I have a feeling my antipathy to cars is one of these pet topics. I can’t resist melodramatizing the harm they cause to society (you can see an example of this in the tangentially relevant post describing downtown Addison). A friend of mine has suggested I write a book about cars and the decline of civilization. We’ve even chosen a clever title: Paying the Toll.

Yet everything I experience reinforces my grief about cars. Lately I have been crossing town frequently to visit my watery boyfriend (pictured above at sunset). I make this journey by bike, usually in the dark and half-light of dawn. Well, I was driving along my route the other evening and realized something odd. Although I was driving this ponderous, powerful, multi-thousand-dollar engineering marvel, I had less control and less visibility than I did on my little human-powered shred of aluminum and rubber, at least at that time of day. My windshield was disastrously dirty, so if anything vaguely luminous faced me I was blinded. I was lower down, I couldn’t hear things outside the car, and these pedals couldn’t stop and start this machine as fast as my own two legs could operate the gears of my bicycle. The main superiority of my car was as a shield to me if my irresponsible driving did cause a collision. Forget any other people around.

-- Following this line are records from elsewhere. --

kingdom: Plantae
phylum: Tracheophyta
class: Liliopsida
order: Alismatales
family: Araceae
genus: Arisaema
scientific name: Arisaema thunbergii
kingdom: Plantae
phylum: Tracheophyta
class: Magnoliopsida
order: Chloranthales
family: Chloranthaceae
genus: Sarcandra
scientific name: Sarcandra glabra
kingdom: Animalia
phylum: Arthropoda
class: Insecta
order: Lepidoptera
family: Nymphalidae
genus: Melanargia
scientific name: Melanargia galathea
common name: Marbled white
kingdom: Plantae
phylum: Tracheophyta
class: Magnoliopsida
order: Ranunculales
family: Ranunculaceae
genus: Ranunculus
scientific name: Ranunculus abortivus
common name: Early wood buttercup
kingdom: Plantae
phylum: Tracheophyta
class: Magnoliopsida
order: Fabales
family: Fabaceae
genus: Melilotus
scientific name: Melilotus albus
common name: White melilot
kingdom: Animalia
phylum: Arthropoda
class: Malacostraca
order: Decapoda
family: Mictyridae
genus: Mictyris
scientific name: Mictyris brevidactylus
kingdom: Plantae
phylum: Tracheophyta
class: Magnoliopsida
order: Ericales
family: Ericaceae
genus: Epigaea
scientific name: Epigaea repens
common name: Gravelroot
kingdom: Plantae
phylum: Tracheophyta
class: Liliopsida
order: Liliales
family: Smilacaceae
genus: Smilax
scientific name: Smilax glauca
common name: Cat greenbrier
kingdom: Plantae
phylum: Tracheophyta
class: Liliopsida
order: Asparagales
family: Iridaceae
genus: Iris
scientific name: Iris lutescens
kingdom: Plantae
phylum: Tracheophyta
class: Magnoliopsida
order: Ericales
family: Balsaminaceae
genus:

These physical differences are not the only ones between driving and bicycling. I realized as I drove through the neighborhoods that an entirely different mental process is taking place. When I drive my car, I pay attention to an entirely different set of stimuli. I am behaving as if I am on a larger scale, trying to get from one point to another in the simplest trajectory, as if I am removed from the actual environment like a video game player. I look for large shapes and big moving objects. The streets are simplified. When I ride my bike, I can hear voices and birds and I can see little cats. I can hear whether any cars are coming before I reach an intersection. I have time to think and react to things.

Of course this is why motorists build expressways, to remove the things that might cross our paths, because we don’t have time for them when we’re getting from one place to another. We create an environment that is not suited to pedestrians. But in neighborhoods, cars are operating in an environment that is not suited for them. This is why neighborhoods have 20-mile-an-hour speed limits and speed bumps. Pedestrians in this environment have signs and bumps as protection against the handicapped operators of machines that can kill other people but not themselves.

1 comment:

Anonymous said...

What an interesting post.

Some brain studies have shown that our estimation of "far" and "near," normally measured by whether or not we can reach something (with our hand, for example) is altered by tool use (here's a link to one example: http://jocn.mitpress.org/cgi/content/abstract/12/3/415). This is a real cognitive change of perspective about our own physical capability.

It definitely seems likely that using a car could provoke the same phenomenon. My 'self' is more bigger and more powerful in a car - I don't even think about the spiders and earthworms I'm squashing when driving, for example, and I do think about those when walking, and try to avoid squashing them.

So when I'm in a car, do people have the same status to me as the spiders and earthworms do when I'm walking? I try to avoid squashing them, but it is somewhat annoying to have to be watchful? A scary thought!

So don't stop harping - we need to be conscious of how technology affects our thinking.